##### Data under study
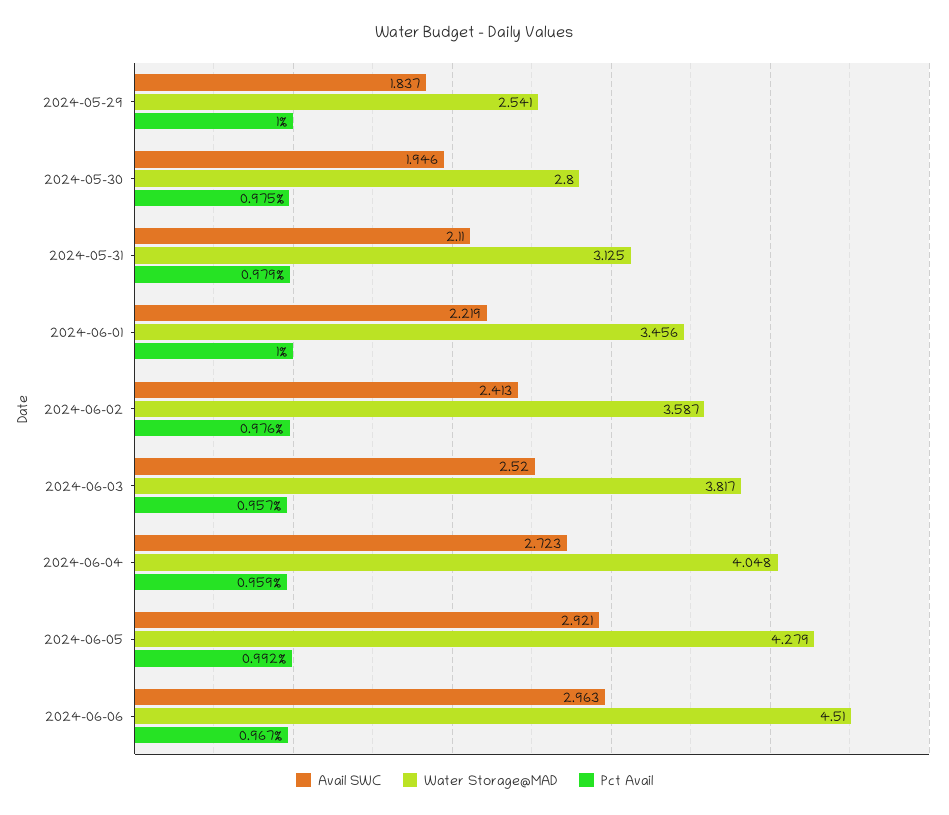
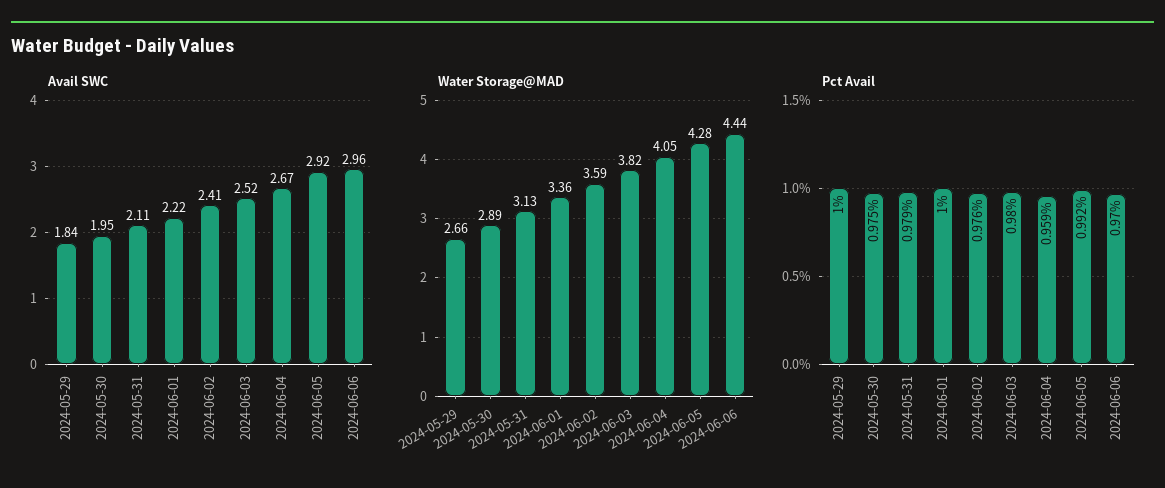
Water Storage@MAD, 2024-05-29: 2.541 -> 2.66
Water Storage@MAD, 2024-05-30: 2.8 -> 2.89
Water Storage@MAD, 2024-06-01: 3.456 -> 3.36
Pct Avail, 2024-06-03: 0.957 -> 0.98
Avail SWC, 2024-06-04: 2.723 -> 2.67
Water Storage@MAD, 2024-06-06: 4.51 -> 4.44
Pct Avail, 2024-06-06: 0.967 -> 0.97

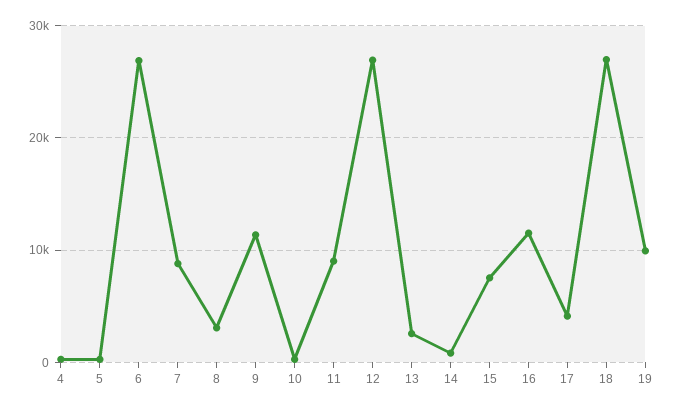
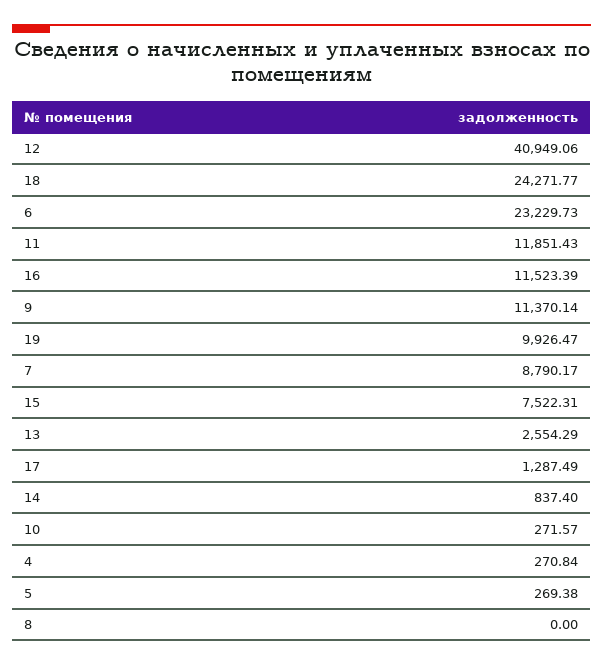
6: 27000 -> 23229.73
8: 3000 -> 0
11: 9000 -> 11851.43
12: 27000 -> 40949.06
17: 4000 -> 1287.49
18: 27000 -> 24271.77

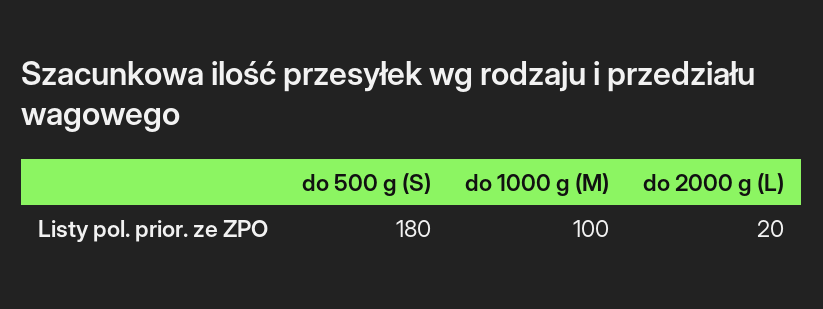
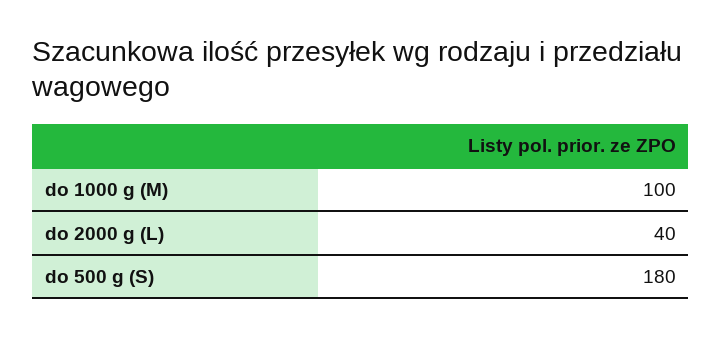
do 2000 g (L): 20 -> 40

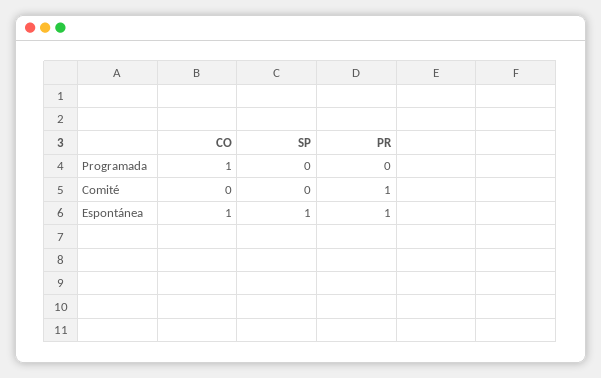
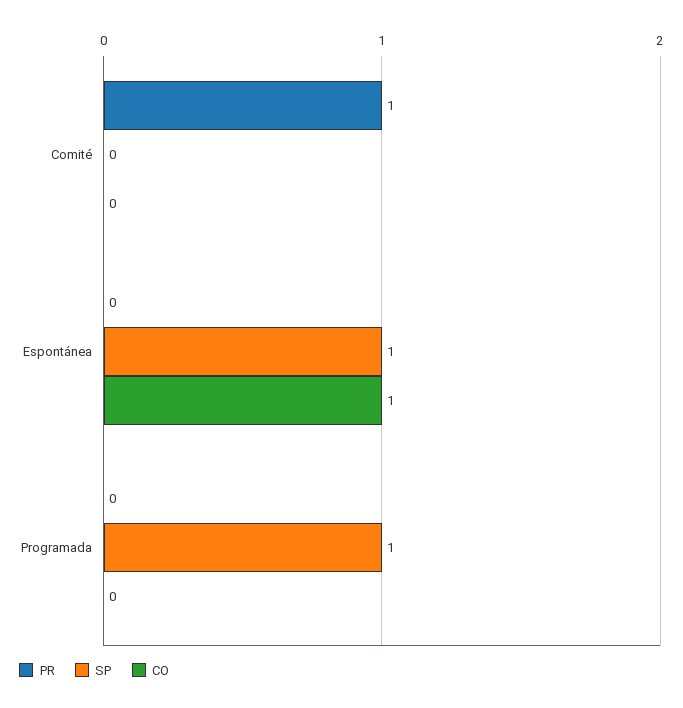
CO, Programada: 1 -> 0
SP, Programada: 0 -> 1
PR, Espontánea: 1 -> 0

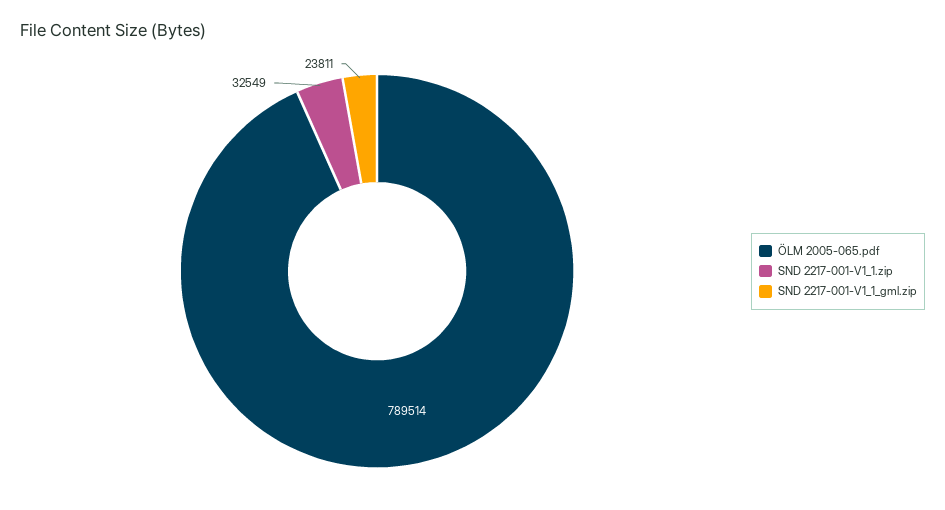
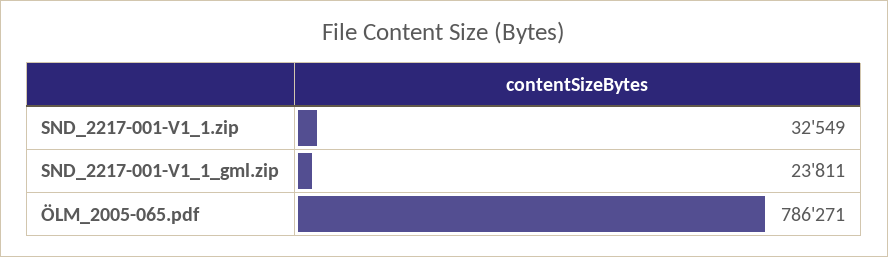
ÖLM 2005-065.pdf: 789514 -> 786271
##########
## What is being asked
Give the lines again word for word, from the start of the records to the line holding "SP, Programada: 0 -> 1", both included, and leave out any picture.

## Final answer
Water Storage@MAD, 2024-05-29: 2.541 -> 2.66
Water Storage@MAD, 2024-05-30: 2.8 -> 2.89
Water Storage@MAD, 2024-06-01: 3.456 -> 3.36
Pct Avail, 2024-06-03: 0.957 -> 0.98
Avail SWC, 2024-06-04: 2.723 -> 2.67
Water Storage@MAD, 2024-06-06: 4.51 -> 4.44
Pct Avail, 2024-06-06: 0.967 -> 0.97

6: 27000 -> 23229.73
8: 3000 -> 0
11: 9000 -> 11851.43
12: 27000 -> 40949.06
17: 4000 -> 1287.49
18: 27000 -> 24271.77

do 2000 g (L): 20 -> 40

CO, Programada: 1 -> 0
SP, Programada: 0 -> 1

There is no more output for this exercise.